Van Demon’s Land

BC Pires writes a weekly column for the Newsday called Thank God It's FRIDAY! 

Well, that's it: I’m moving to Victoria, Australia. On Wednesday, the Victorian Parliament legalised euthanasia and that clinched it: if I get to the stage of life/near-death where I can’t decide whether the high point of my day is my bowl of mushy peas or my diaper change, I’m heading straight for Van Diemen’s Land.

My other go-out-with-a-bang plan would be to celebrate my 92nd birthday by hang-gliding off a tall building and aiming for a highway landing; but I can’t see myself getting away with that; even if I could organise such an outing from my wheelchair/hospital bed.

So it’s Oz for me. There are other places in the world where you can perfectly (or, sometimes, imperfectly) legally have someone help you die, but God knows they don’t have as good a cricket team.

Belgium, eg, legalised euthanasia in May 2002 — but they would have to, wouldn’t they, with Brussels being the administrative European Union capital and accordingly overrun — it is the apposite word — by European Members of Parliament and bureaucrats: if doctors couldn’t help people die in Belgium, everyone would be killing themselves on their own, just to be finally rid of the firetrucking red tape. Good chocolate just doesn’t compensate for living under the hellish combination of wealth and power; also living in a place whose people are called, “Belch.”

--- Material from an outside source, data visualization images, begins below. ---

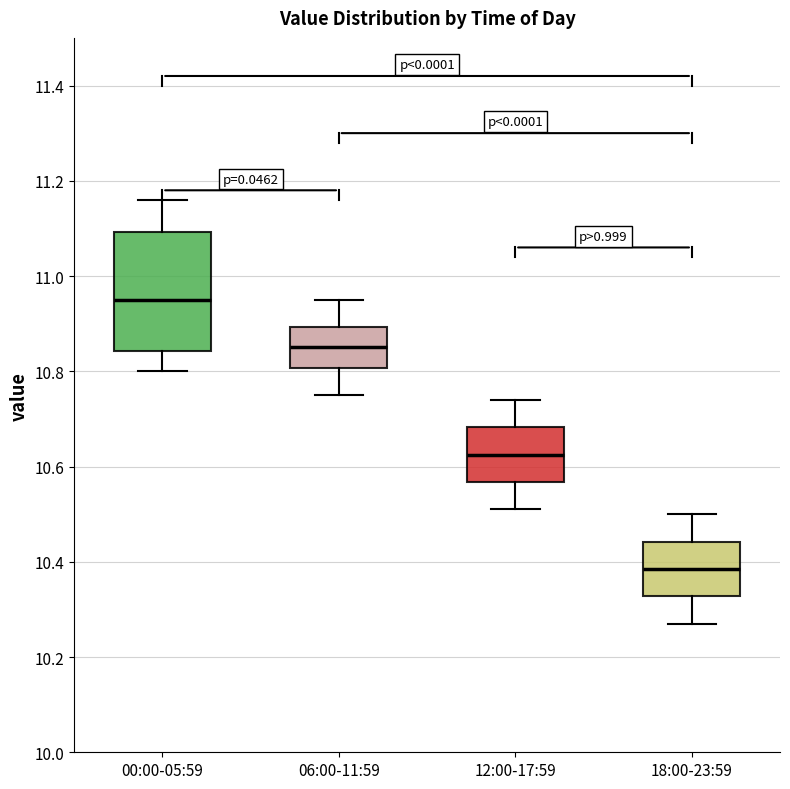

Comparing the boxes themselves (not the whiskers), which one is the tallest?

00:00-05:59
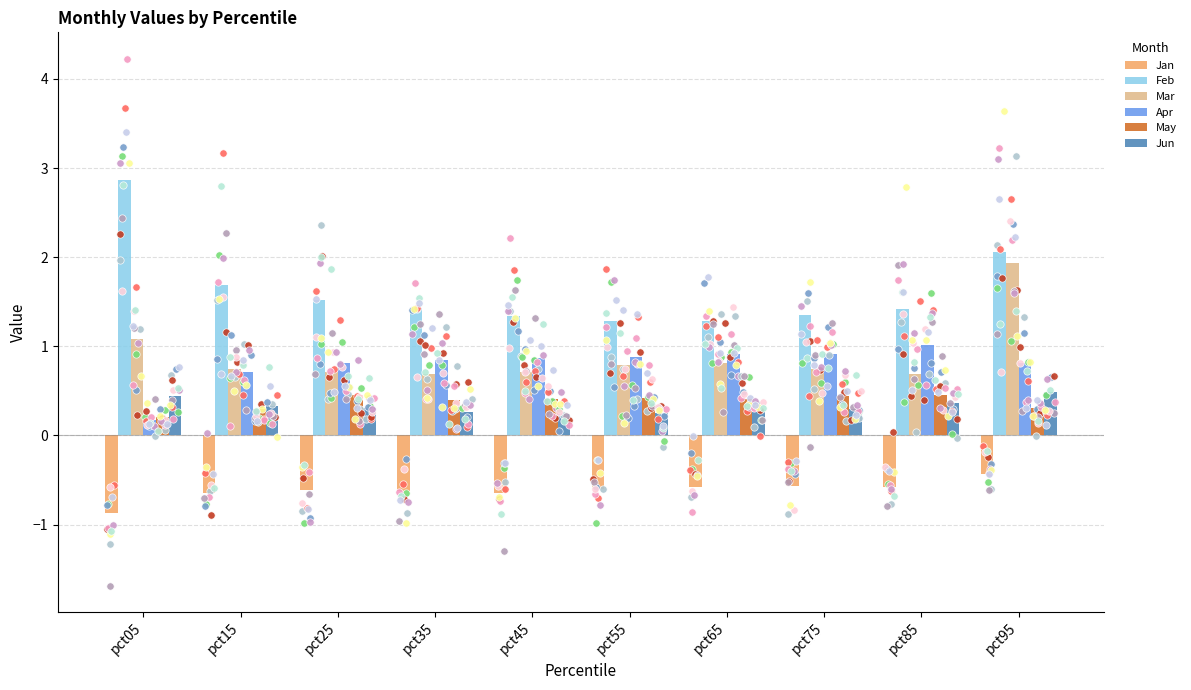

Which series contains the highest Y value?

Feb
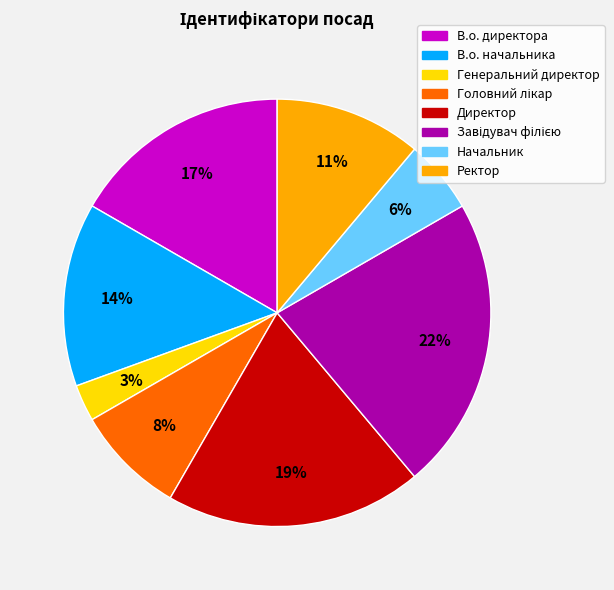

Which category has the smallest portion of the pie?

Генеральний директор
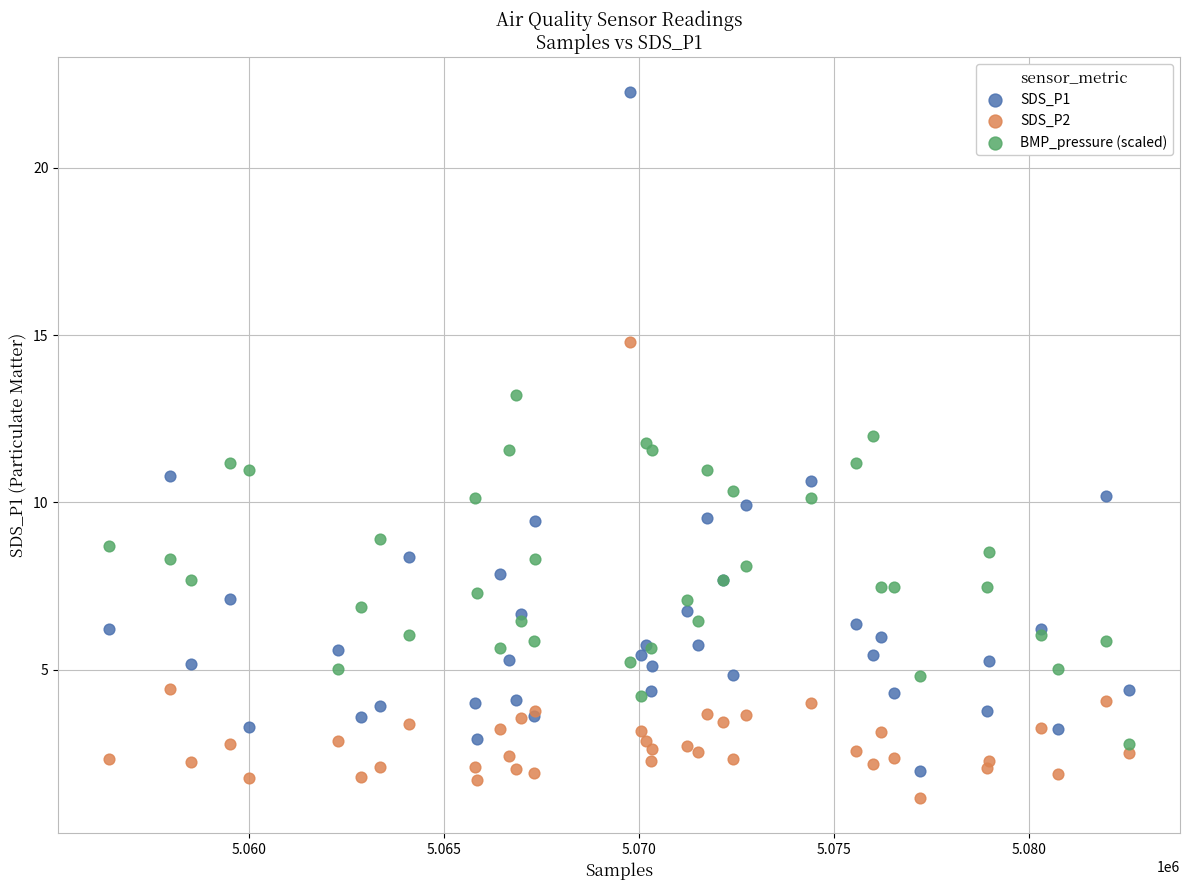

Which series contains the lowest Y value?

SDS_P2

Since April 2016, Canada, too, legally allows “physician-assisted dying” but you have to be eligible for Canadian healthcare because — get this — they don’t want to encourage suicide tourism; who’d have thunk that Canadians would be the first ones in the world to understand just what people really would go to all lengths for?

Colombia permitted euthanasia as early as 1997 but it really didn’t need to, with such high chances for everyone being killed by drug cartel stray bullets; Colombian euthanasia is sending your abuelo and abuela to an old folks home in Medellin; ditto for Mexico, where relatives of the terminally ill have been able to legally shorten suffering medically since 2008, but they could have achieved even earlier death at any time simply by moving to Juarez.

Luxembourg, Sweden, Switzerland and the Netherlands all allow euthanasia, but all have cold climates.

Additionally, I wouldn’t want my last days to be spent with people who don’t speak or understand English: who would pass on what I have planned to be my glorious exit lines? (Assuming, of course, that I was compos mentis enough to remember them.)

It seems a little odd that the first World Cup winner, Uruguay, should also have been the first country that allowed euthanasia, way back in 1933, the same year that Hitler came to power, bringing with him, ultimately, his Final Solution, the single secular act that most significantly retarded — if you allow another apposite word — what would otherwise have been a natural discussion about euthanasia, with the inevitable end any compassionate person would reach, at which Victoria arrived on Wednesday.

So hold me now because I gone, on the next rising tide, for to face Van Diemen’s Land. (The Edge, U2.)

Because God knows I won’t get medically-assisted voluntary suicide in old age in Trinidad. We pretend to sophistication, but we could never be man enough to do what we could never stop thinking of as, “God’s work.”

In Tobago, it’s even worse: the Tobago branch of the Society for the Prevention of Cruelty to Animals will tell you that Tobagonians refuse to defy what they see as God’s will by neutering their pets. So there won’t be any Trini euthanasia for me — though, like Mexico and Medellin, Trinidad’s murder stats greatly increase the likelihood of my getting an unintentional and unsought criminally-assisted homicide at any age and at any moment on any day anywhere at all.

On second thought, though, I realise I wouldn’t have to leave the country.

In Tobago, legally-assisted suicide was established years ago. However, as in Canada, you have to be eligible for it: at least up to 2015, when the Wheelers were its last beneficiaries, Tobago’s euthanasia programme is only available to elderly white couples.

And you have to move to Bacolet.

But then it is conveniently administered in the comfort of your own home.

Usually with a cutlass.

And it is legal because the police don’t do a thing about it.